I thought that too, but then I saw the aftermath of twenty years of careful playing from a Dual 1229 and the vinyl was murdered. I have records that I have played for 15 years from tables from Technics 1200 to Yamaha yp211 to a hundred other kinds of tables and most of it still plays like new.

Duals take a standard-mount cartridge. It likes some more than others, but Shures are good. In fact, there is a pretty good one out there now mpx something or other that is a nice value at like $60.

Don't get me wrong, I love Duals. I just don't think they are a place to end up if you really want the best sound and long life for your vinyl.
post #13 of 27
Your best bet for getting the idler wheel resurfaced...Ed Crockett
post #14 of 27
Quote:
Originally Posted by derekbmn View Post
Your best bet for getting the idler wheel resurfaced...Ed Crockett
That's the ticket! Quite a bargain.
post #15 of 27
Thread Starter 
Taking off the platter was easy after I understood which part the C-clip was.

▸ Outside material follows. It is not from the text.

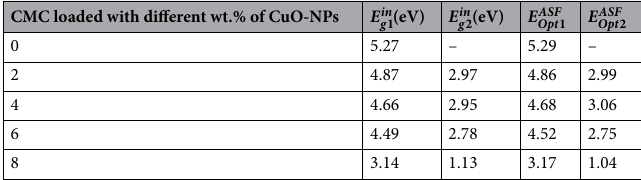
CMC loaded with different wt.% of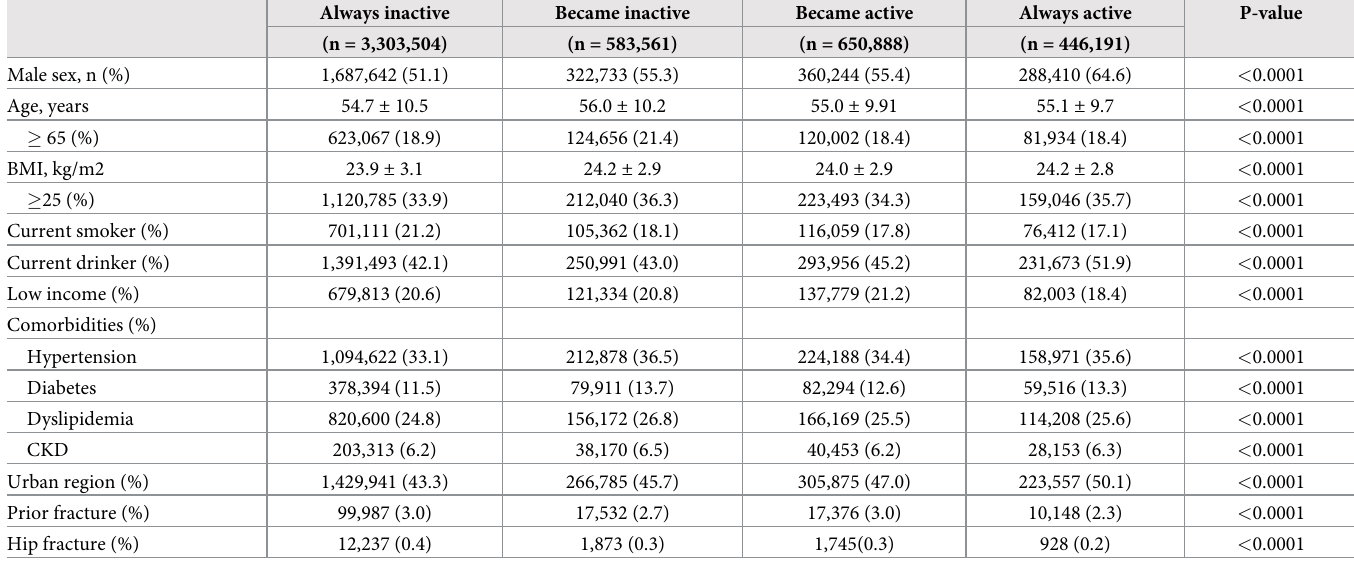
Table 1. Baseline characteristics stratified by change in regular physical activity. Always inactive Became inactive Became active Always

For future reference: C-clip super-simple removal technique


Platter off


Idler wheel


Strangely enough, after I removed the platter, the speed selector unfroze. When I plugged it in, the 45 and 78 RPM positions worked but not 33 RPM. A few more back-and-forth movements of the speed selector and 33 RPM began to work (though I haven't done a speed check). Everything now works with the platter back on...

Is there any sort of maintenance I should do while it's open? How does the idler wheel look?